How many Santa Isabel do you keep together? Kudos on your quality of animals!


----------



## patm (Mar 21, 2004)

SnorkelWasp said:


> How many Santa Isabel do you keep together? Kudos on your quality of animals!


Thanks! I keep my SI's in a 2.2 group in a 20 vert.



xIslanderx said:


> Nice! In pic 2, is that a Suriname clown tree frog?


It sure is, H. leucophyllata.

-Pat


----------



## patm (Mar 21, 2004)

-Pat


----------



## rigel10 (Jun 1, 2012)

patm said:


> Been a while since I've updated, and just did some cleaning, so thought I'd share a couple new photos.


I would put two big display tanks in the middle rack and eight other vivs (similar to those on the left) to the right.

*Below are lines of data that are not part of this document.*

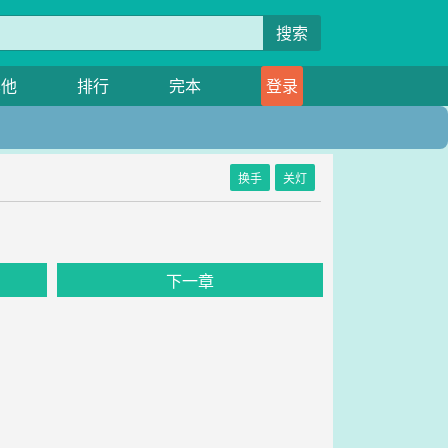
搜索
其他
排行
完本
登录
换手
关灯
下一章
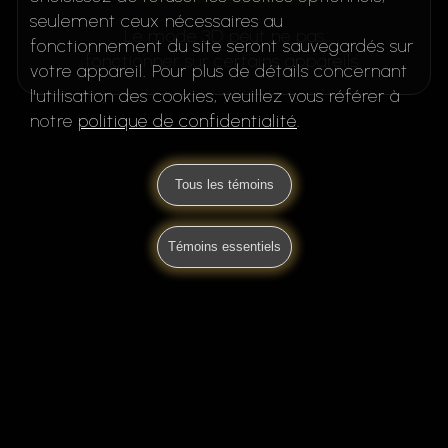
seulement ceux nécessaires au
Le mode 3D peut ne pas
fonctionnement du site seront sauvegardés sur
fonctionner sur certains appareils.
votre appareil. Pour plus de détails concernant
l'utilisation des cookies, veuillez vous référer à
notre
politique de confidentialité
.
Tous les témoins
Témoins essentiels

Great potential, IMO!


----------



## patm (Mar 21, 2004)

rigel10 said:


> I would put two big display tanks in the middle rack and eight other vivs (similar to those on the left) to the right. Great potential, IMO!


I actually have two 24lx18wx24h Exo's that could fit nicely on the middle shelf, but due to space, froglets and temp containers are taking preference at the moment. If I had the cash, I would have loved to set one of them up for a group of the Tesoros black-footed terribilis.

-Pat


----------